Current opinion in genetics & development·2026
Same journal

Lineage tracing in human cortical development.

Current opinion in genetics & development·2026
Same journal

Cis-regulatory strategies in developmental patterning.

Current opinion in genetics & development·2026
Same journal

GABAergic neuron fate specification and lineage allocation: from development to disorder.

Current opinion in genetics & development·2026
See all related articles

Related Experiment Video

Updated: Jul 3, 2026

Isolation of Quiescent Stem Cell Populations from Individual Skeletal Muscles
11:35

Isolation of Quiescent Stem Cell Populations from Individual Skeletal Muscles

Published on: December 9, 2022

Skeletal muscle stem cells.

Margaret Buckingham1, Didier Montarras

  • 1Pasteur Institute, CNRS URA 2578, 28 rue du Dr Roux, 75015 Paris, France. margab@pasteur.fr

Current Opinion in Genetics & Development
|July 16, 2008
PubMed
Summary
This summary is machine-generated.

This review explores muscle stem cell heterogeneity and the signaling pathways regulating their development.
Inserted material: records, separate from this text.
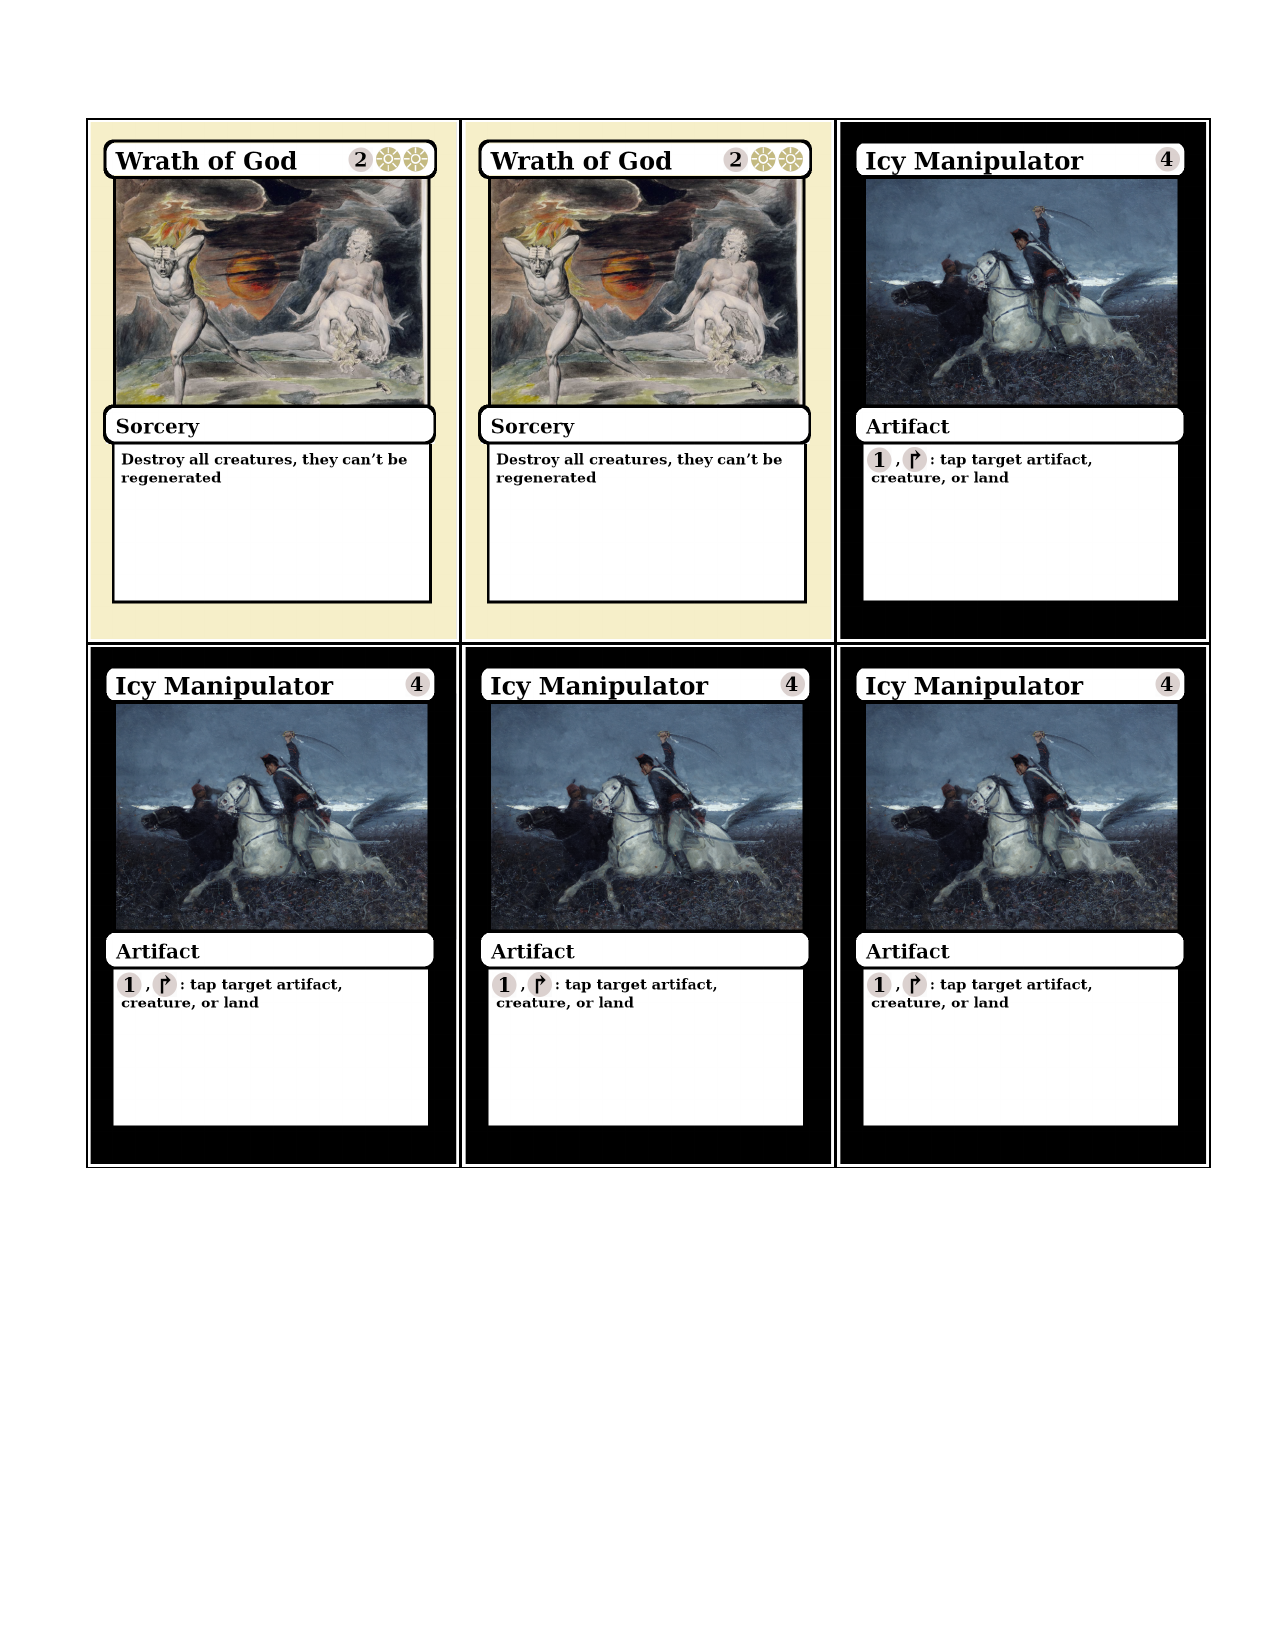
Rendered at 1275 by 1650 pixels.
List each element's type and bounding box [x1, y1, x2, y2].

picture [840, 122, 1207, 639]
picture [465, 122, 832, 639]
picture [840, 647, 1207, 1164]
picture [465, 647, 832, 1164]
picture [90, 122, 457, 639]
picture [90, 647, 457, 1164]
It examines mechanisms controlling myogenic fate in embryonic and adult skeletal muscle, using mouse models.

More Related Videos

Adult and Embryonic Skeletal Muscle Microexplant Culture and Isolation of Skeletal Muscle Stem Cells
14:36

Adult and Embryonic Skeletal Muscle Microexplant Culture and Isolation of Skeletal Muscle Stem Cells

Published on: September 21, 2010

Single Myofiber Culture Assay for the Assessment of Adult Muscle Stem Cell Functionality Ex Vivo
09:19

Single Myofiber Culture Assay for the Assessment of Adult Muscle Stem Cell Functionality Ex Vivo

Published on: February 15, 2021

Related Experiment Videos

Last Updated: Jul 3, 2026

Isolation of Quiescent Stem Cell Populations from Individual Skeletal Muscles
11:35

Isolation of Quiescent Stem Cell Populations from Individual Skeletal Muscles

Published on: December 9, 2022

Adult and Embryonic Skeletal Muscle Microexplant Culture and Isolation of Skeletal Muscle Stem Cells
14:36

Adult and Embryonic Skeletal Muscle Microexplant Culture and Isolation of Skeletal Muscle Stem Cells

Published on: September 21, 2010

Single Myofiber Culture Assay for the Assessment of Adult Muscle Stem Cell Functionality Ex Vivo
09:19

Single Myofiber Culture Assay for the Assessment of Adult Muscle Stem Cell Functionality Ex Vivo

Published on: February 15, 2021

Area of Science:

  • Muscle stem cell biology
  • Skeletal muscle development
  • Cellular regulation

Background:

  • Muscle stem cells (MuSCs) exhibit significant heterogeneity.
  • Understanding MuSC behavior is crucial for regenerative medicine.
  • Skeletal muscle formation involves complex regulatory networks.

Purpose of the Study:

  • To review recent literature on muscle stem cell heterogeneity.
  • To discuss signaling pathways influencing MuSC behavior.
  • To elucidate regulatory mechanisms governing myogenic fate.

Main Methods:

  • Literature review of recent publications.
  • Analysis of studies on skeletal muscle formation (embryo and adult).
  • Focus on mouse models for insights.

Main Results:

  • Recent studies highlight diverse muscle stem cell populations.
  • Specific signaling pathways critically modulate MuSC activity.
  • Regulatory mechanisms dictate the myogenic differentiation pathway.

Conclusions:

  • Muscle stem cell heterogeneity is a key factor in muscle regeneration.
  • Targeting signaling pathways offers therapeutic potential.
  • Further research in mouse models will advance understanding of skeletal muscle development.